### Material provided

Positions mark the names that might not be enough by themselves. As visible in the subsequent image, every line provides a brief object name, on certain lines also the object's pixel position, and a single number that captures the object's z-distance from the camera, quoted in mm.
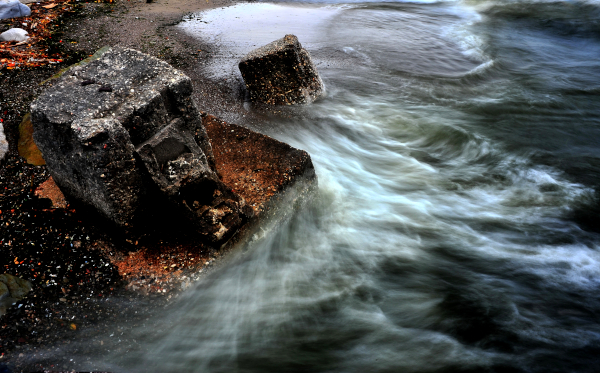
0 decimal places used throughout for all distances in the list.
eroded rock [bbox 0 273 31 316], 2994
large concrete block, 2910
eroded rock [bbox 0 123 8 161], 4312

######
### Material provided

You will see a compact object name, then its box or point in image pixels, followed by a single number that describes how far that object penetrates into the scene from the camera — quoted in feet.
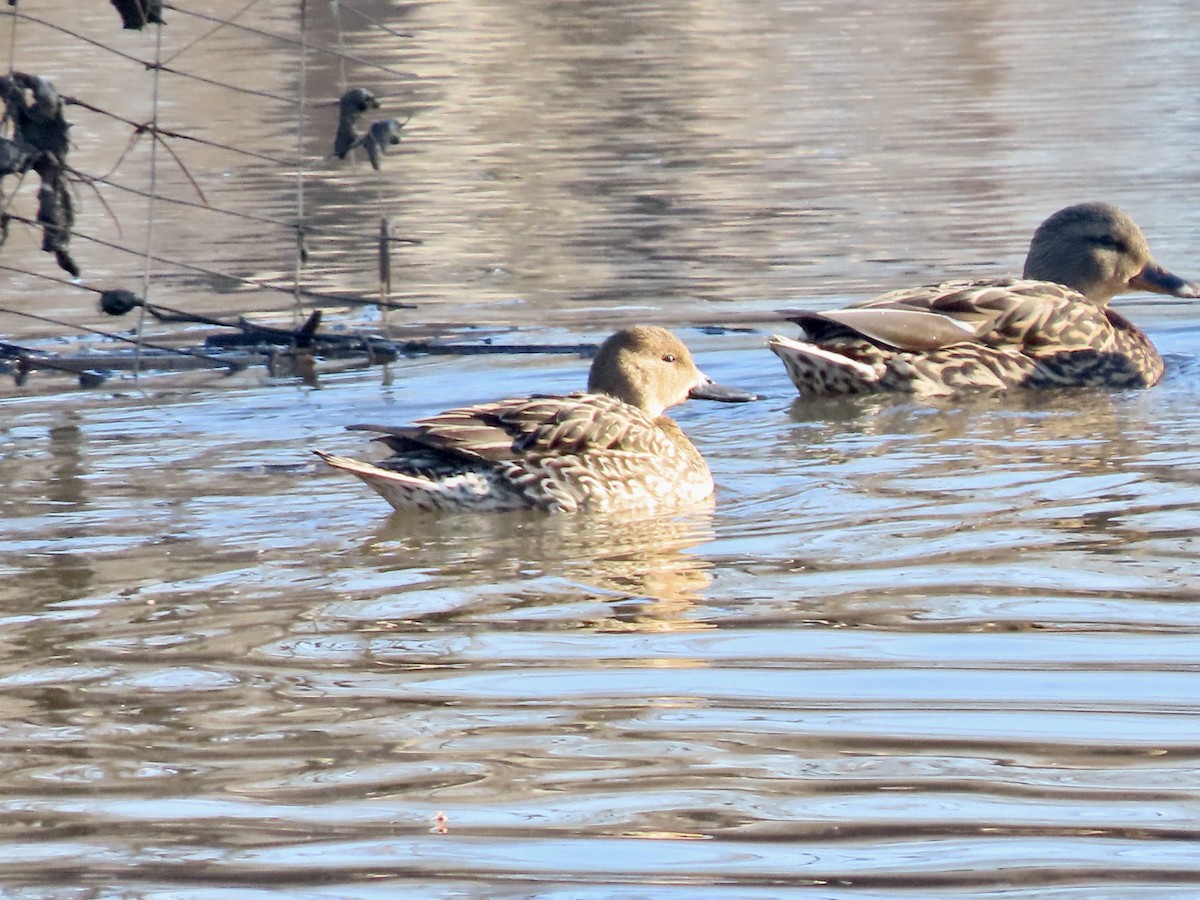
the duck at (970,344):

######
### Material provided

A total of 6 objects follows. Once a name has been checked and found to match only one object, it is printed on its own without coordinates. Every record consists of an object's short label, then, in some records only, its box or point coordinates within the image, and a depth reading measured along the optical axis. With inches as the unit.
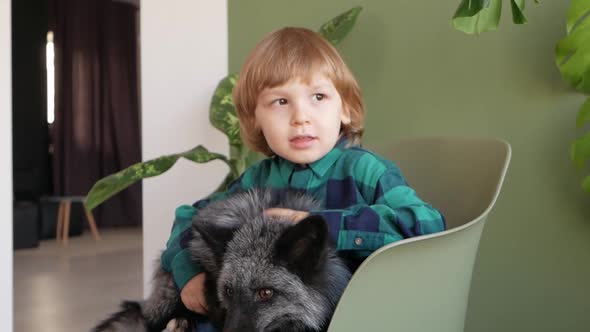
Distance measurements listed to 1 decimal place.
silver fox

######

### Task to carry out:
Nothing but the lines above, starting at the line that contains "Positions mark the" and ending at the line that contains "eroded rock [bbox 0 123 8 161], 4312", should be given again, exactly and without the pictures.

### Response below:
Positions mark the names that might not be enough by themselves. As visible in the subsequent image, every line provides a brief object name, on certain lines also the object's pixel position, and a single number that captures the object's z-distance from the camera, quoted in mm.
0 decimal places used throughout for all distances in the list.
eroded rock [bbox 0 273 31 316], 2994
large concrete block, 2910
eroded rock [bbox 0 123 8 161], 4312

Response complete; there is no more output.